Rabbi Shmuley Boteach, the author of the book, maintained that our culture misunderstands the relationship between love and romance on the one hand, and sex on the other*. Generally speaking, he points out, we tend to to see sex as the pinnacle of a relationship.  The romantic ideal is that we meet, we fall into like, we fall into love, and then we have sex.  Sex is the ultimate expression of, and fulfillment of, a loving relationship.

* anyone who attempts to make a joke out of the fact that I just said, “on the one hand” in this posting will be docked points for a lack of originality.

Actually, Boteach maintains, that's not how things really work.  The reality is that sex becomes one of the ways in which we deepen our relationships with each other, and allow them to grow into love.  Looking at the Adam and Eve story, that he points out that the Hebrew term which is used for sex is, “to know.”

Even if they were best friends, they were only acquainted with their externalities.  They did not possess the kind of knowledge that linked and hooked them together forever.  They knew only each other's most revealed aspects.  They knew what kind of cuisine the other liked, the holiday destination each preferred, whom their favorite artist were, and which music they most enjoyed listening to.  They even knew the main issues that troubled their childhood and how the other got along with their respective parents.  In short, they knew what the other did, but did not know what the other was.  They didn't know how the other would behave when all inhibition and social adjustment had been surrendered.

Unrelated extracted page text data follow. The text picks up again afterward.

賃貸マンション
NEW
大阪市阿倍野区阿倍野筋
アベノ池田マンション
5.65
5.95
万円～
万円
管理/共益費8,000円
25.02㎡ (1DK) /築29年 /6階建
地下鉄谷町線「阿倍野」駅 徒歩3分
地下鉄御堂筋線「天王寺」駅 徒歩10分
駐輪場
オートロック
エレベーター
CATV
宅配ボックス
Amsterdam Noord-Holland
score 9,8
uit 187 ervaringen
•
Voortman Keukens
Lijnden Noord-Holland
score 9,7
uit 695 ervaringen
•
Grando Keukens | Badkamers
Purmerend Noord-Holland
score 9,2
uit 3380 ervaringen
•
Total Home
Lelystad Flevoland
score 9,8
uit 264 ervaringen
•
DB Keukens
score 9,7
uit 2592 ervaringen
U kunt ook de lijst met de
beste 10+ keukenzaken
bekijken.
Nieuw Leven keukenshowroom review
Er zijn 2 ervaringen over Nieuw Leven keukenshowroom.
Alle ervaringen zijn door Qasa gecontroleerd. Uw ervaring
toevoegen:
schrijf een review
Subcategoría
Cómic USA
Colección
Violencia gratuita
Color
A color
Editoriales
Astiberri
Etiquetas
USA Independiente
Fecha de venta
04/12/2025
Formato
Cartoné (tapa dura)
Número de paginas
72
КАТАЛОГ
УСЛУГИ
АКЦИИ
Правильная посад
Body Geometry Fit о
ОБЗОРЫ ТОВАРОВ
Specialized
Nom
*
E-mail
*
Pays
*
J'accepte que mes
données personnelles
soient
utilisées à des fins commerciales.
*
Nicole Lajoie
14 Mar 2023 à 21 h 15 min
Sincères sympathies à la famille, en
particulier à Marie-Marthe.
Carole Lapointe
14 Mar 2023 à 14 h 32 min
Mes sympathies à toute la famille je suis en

Love came only through physical intimacy.  As Adam and Eve took off all their outer garments and inner restraints and behaved around each other in the exact same fashion in which they behaved around themselves, that was the moment when they came to know each other.  Only then did they fathom each other's essence, peering deep beneath the outer layers into the heart and through the windows of the soul.

This is just one example of how different Judaism's view of sex really is from what most people expect from a religion (I would say, “from Christianity,” but I've learned that some Christians feel that the true teachings of the church in this arena have been misunderstood and misrepresented.  I'm certainly not in a position to judge that, so I'll stay agnostic on this one). The truth is that Judaism, in many different ways, believes that sex is not only healthy, but sacred.  It is a way in which we can most deeply know another person, and, not coincidentally, a way which we can learn to know God, as well.


Robert Hagedorn said...

The original sin committed by Adam and Eve in the garden of Eden was anal intercourse. For the exegesis, google the first scandal Adam and Eve.

Rabbi Jason Rosenberg said...

Mr. Hagedorn is, of course, entitled to his opinion. But, I'd have to question his analysis. First of all, the plain reading of Genesis makes it pretty clear that Adam and Eve's sin was eating the fruit. That's explicit. Now, our tradition loves to add layers of commentary, often in contradiction to the plain meaning of the text. So, that's what Hagedorn has done (I clicked through to his blog to learn this). But, there's no reason to believe that that's the "correct" version. It's just a modern interpretation - a midrash.

But, since he brought it up, I'll mention that the Rabbis actually do not (at least not universally) forbid anal sex. Maimonides, in particular, allowed a husband and wife to have sex in any way which pleased them both, and he specifically allows anal intercourse.

It may seem strange to be hearing Rabbis (modern or ancient) talking about this, but I'm using it to show that, for centuries, sexuality has been embraced as a valid, holy topic within Judaism.